Items from a data source:
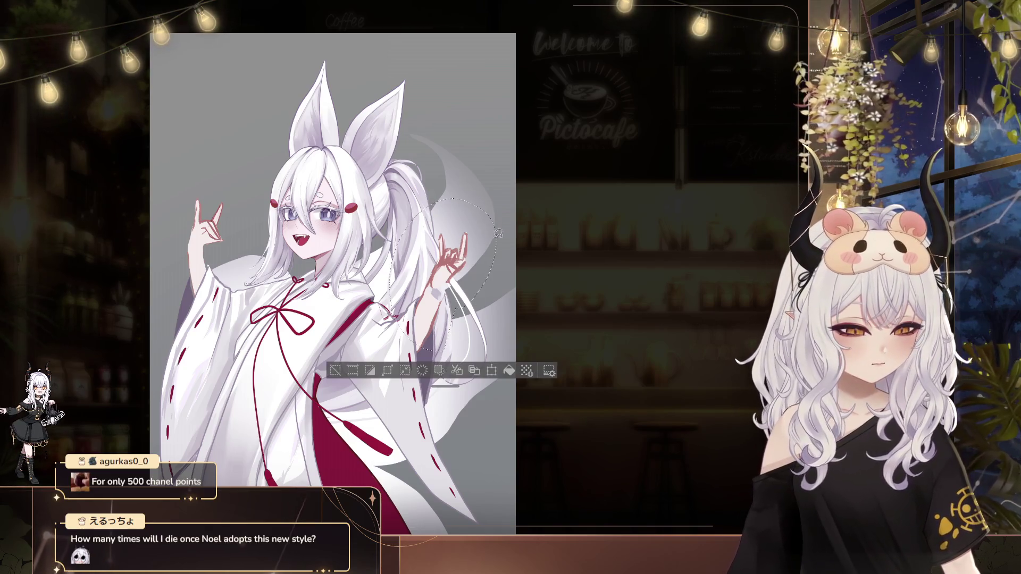
key("ctrl+z")
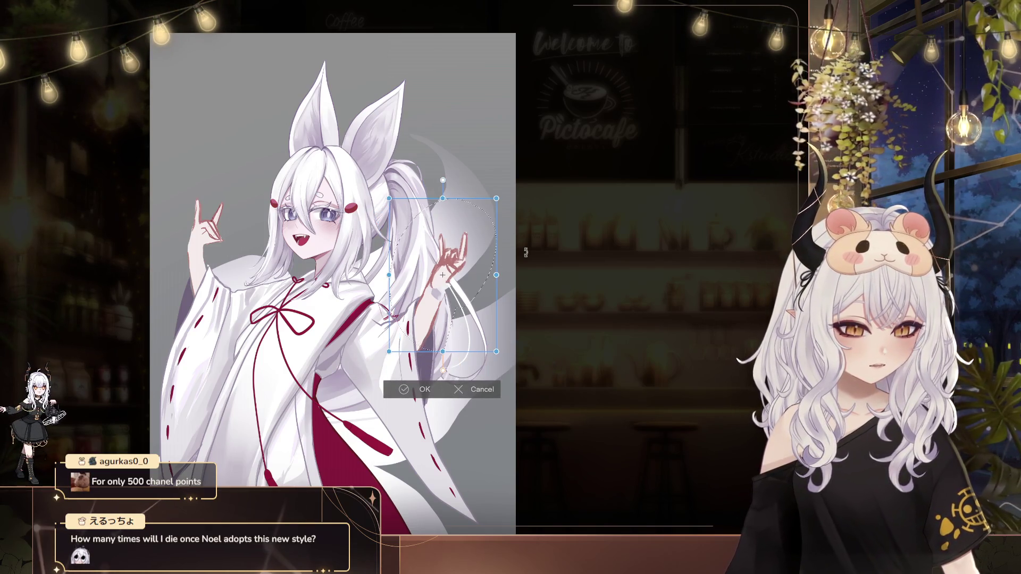
left_click(478, 391)
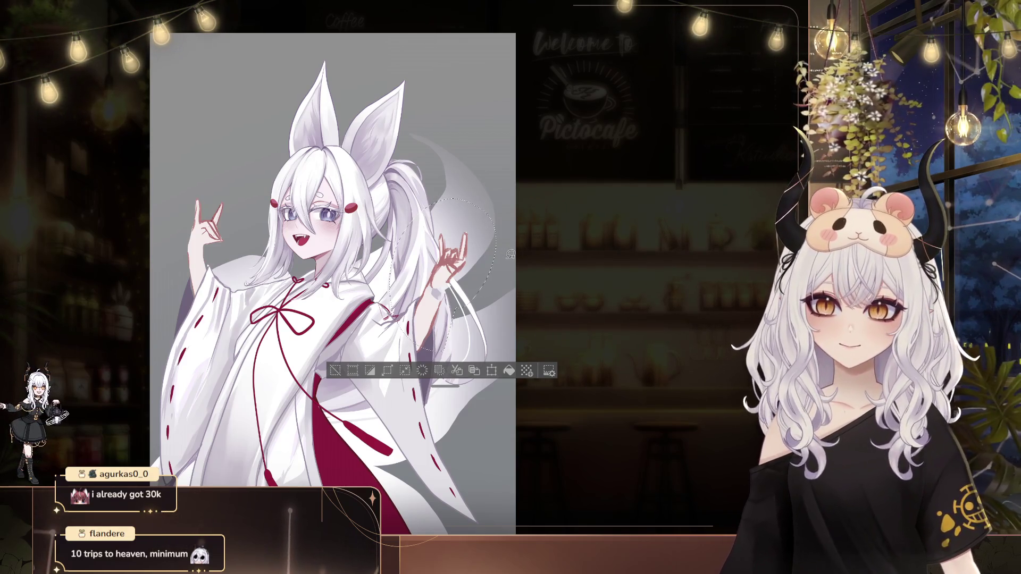
Deselect and lasso the raised right-side hand for another edit.
key("ctrl+d")
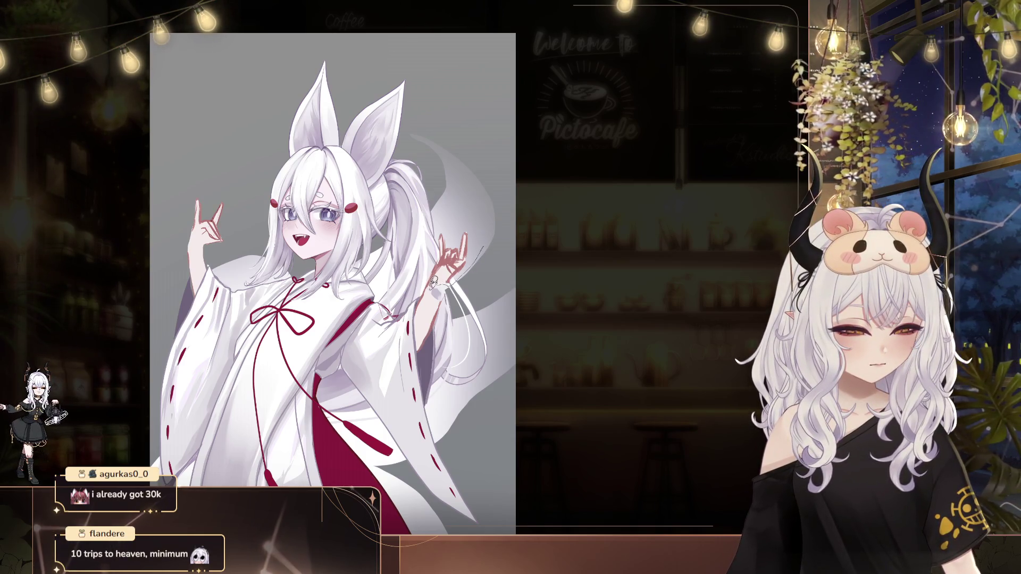
left_click_drag(446, 226, 441, 229)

=== Work request ===
Print, without pictures, exactly the lines from the one containing "left_click(478, 391)" through the final line of the records above.

=== Response to the exercise ===
left_click(478, 391)
Deselect and lasso the raised right-side hand for another edit.
key("ctrl+d")
left_click_drag(446, 226, 441, 229)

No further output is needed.